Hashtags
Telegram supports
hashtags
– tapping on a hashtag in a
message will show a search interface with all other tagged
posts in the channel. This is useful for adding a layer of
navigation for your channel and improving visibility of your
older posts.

> What you will do
Change every "channel" in the listing to "group" and write out all its lines with nothing else altered.

> Solved problem
Hashtags
Telegram supports
hashtags
– tapping on a hashtag in a
message will show a search interface with all other tagged
posts in the group. This is useful for adding a layer of
navigation for your group and improving visibility of your
older posts.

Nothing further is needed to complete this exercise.